■ Problem ■
Update the brand storytelling text below: copy it out starting at the words "What was the" and stopping after "almost stopped you?", with "smoothly" changed to "easily".

■ Supplied text ■

>>>>

A story creates a character we can attach to, places them in a situation with stakes, introduces conflict that threatens what they have or want, and moves toward a resolution. That pattern activates parts of the brain that feature lists don't. It creates emotional engagement. It's memorable.

Good brand stories follow the same structure. There's a founder or team that believed something before the world agreed with them. There's a problem that existed before the product or company did. There's a moment of decision, of commitment, of "we're going to figure this out." There's the journey. There's where you are now — and the implication of where you're going.

The brands that people feel emotionally connected to are almost always the ones where the story has these elements. Not because the products are categorically different, but because the story has given people something to attach to that transcends the product.

Finding the Authentic Core

The most common mistake in brand storytelling is inventing a story rather than finding one.

Companies hire brand agencies to create compelling origin narratives, and the agencies produce polished versions of stories that are... sort of true. The founder is inspiring. The problem they solved is real. The timeline is accurate. But the texture is manufactured, the emotion is performed, and sophisticated audiences can sense it.

Authentic brand stories are found by asking better questions:

What did the founder believe before anyone else did? Conviction that precedes validation is one of the most compelling story elements. What did you see that others missed? What did you refuse to accept about the status quo before you had proof that you were right?

What was the specific moment of commitment? Origin stories work best when they have a specific scene — a conversation, a realization, a failure, a problem you encountered personally. Not "we saw an opportunity in the market" but "I was trying to rank a client for a competitive healthcare keyword and I discovered that everything I'd been taught about how this worked was wrong."

What have you sacrificed for this? Sacrifice signals genuine belief. The brand that was built despite difficulty is more interesting than the brand that scaled smoothly because conditions were right. What did you give up? What almost stopped you?

<<<<

■ Raw data ■

>>>>

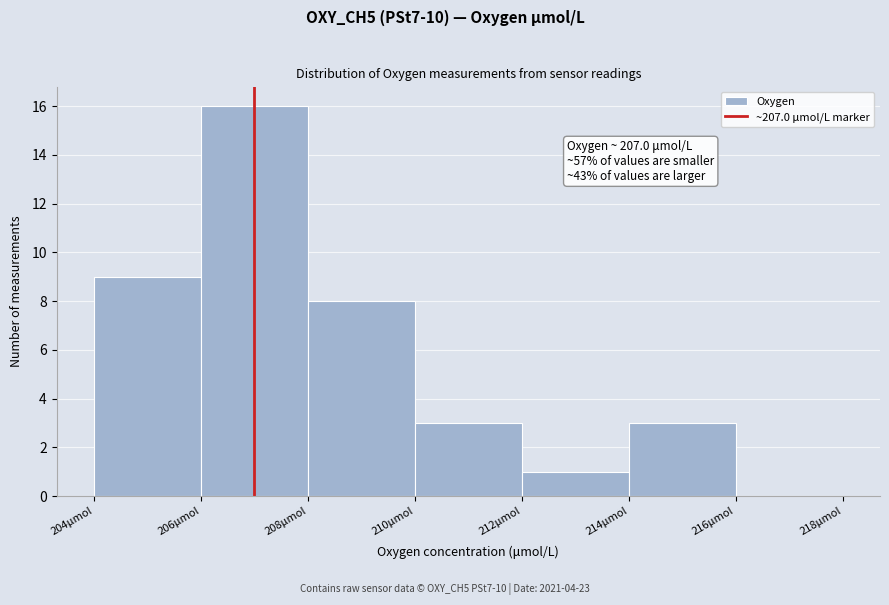

Which range on the x-axis has the tallest bar?

206 to 208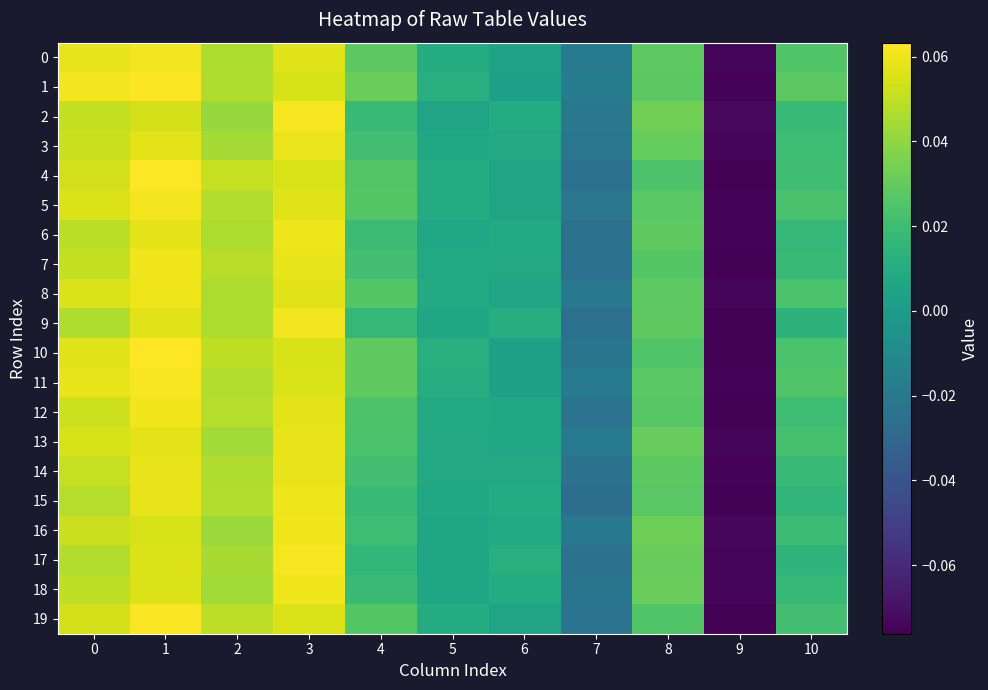

Which category has the highest value across all series?

1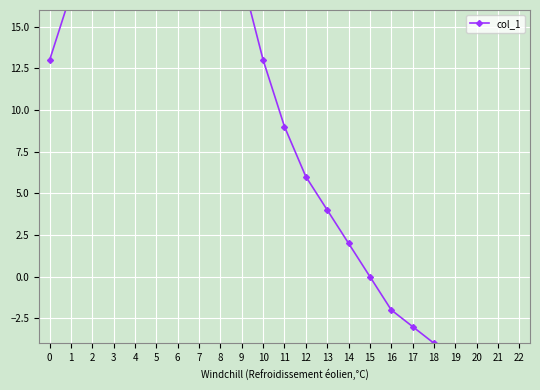

Count the number of categories in the chart.

23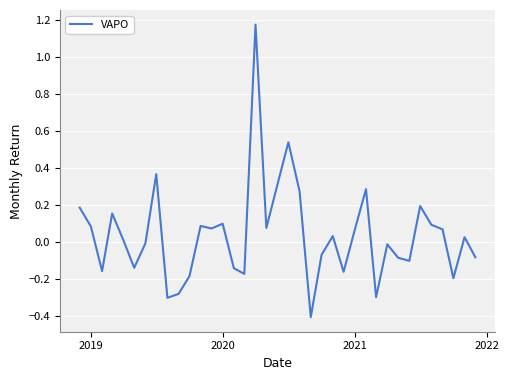

What is the minimum value shown in the chart?

-0.4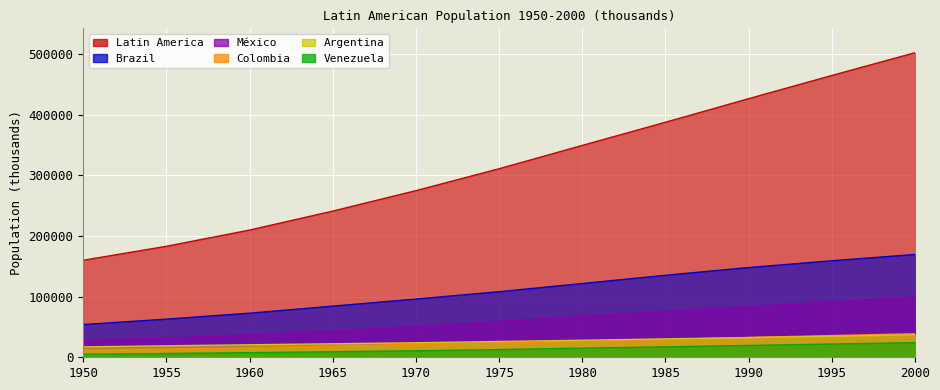

Which category has the lowest value across all series?

1950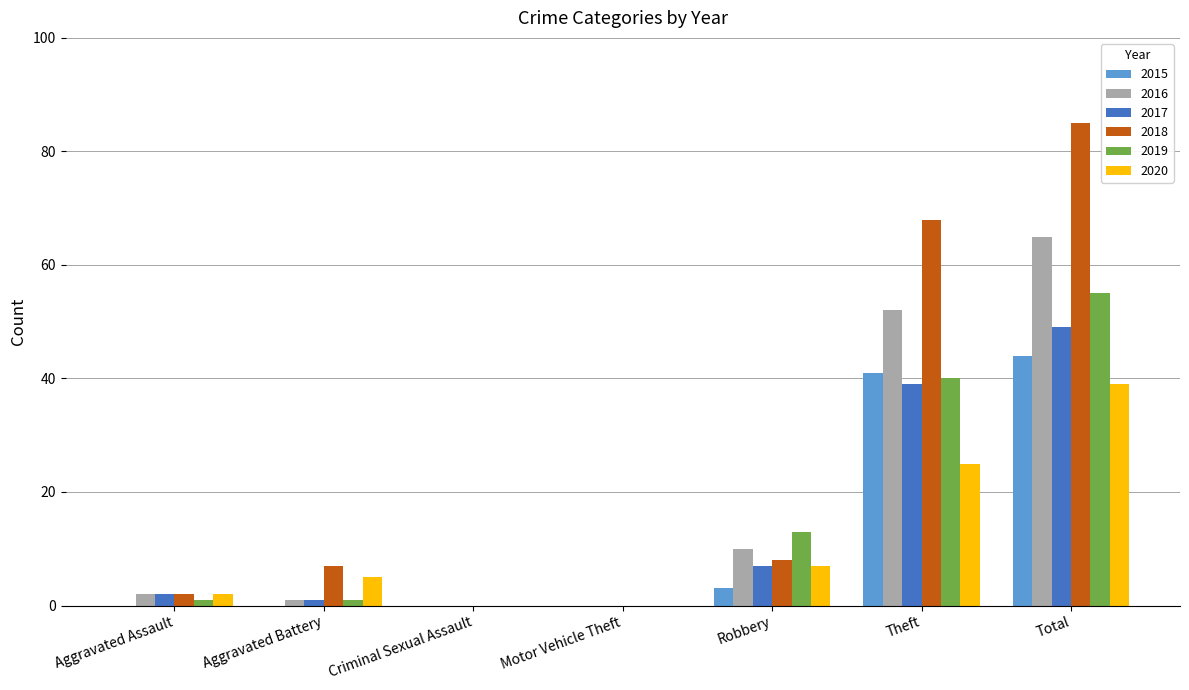

What is the maximum value shown in the chart?

85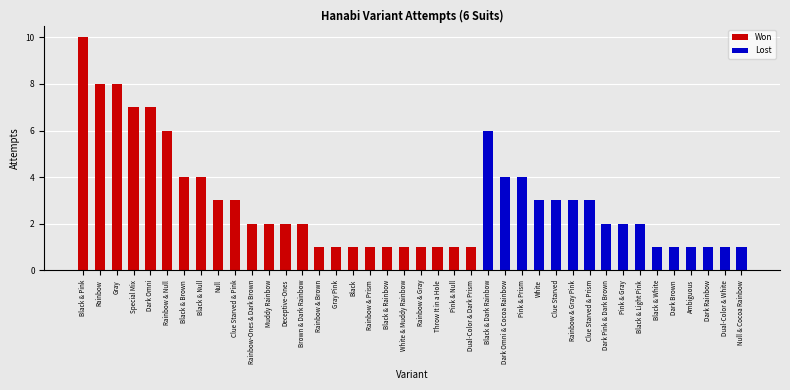

What is the sum of the Lost values at Ambiguous and Black & Light Pink?

3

<<<<

■ Task result ■
What was the specific moment of commitment? Origin stories work best when they have a specific scene — a conversation, a realization, a failure, a problem you encountered personally. Not "we saw an opportunity in the market" but "I was trying to rank a client for a competitive healthcare keyword and I discovered that everything I'd been taught about how this worked was wrong."

What have you sacrificed for this? Sacrifice signals genuine belief. The brand that was built despite difficulty is more interesting than the brand that scaled easily because conditions were right. What did you give up? What almost stopped you?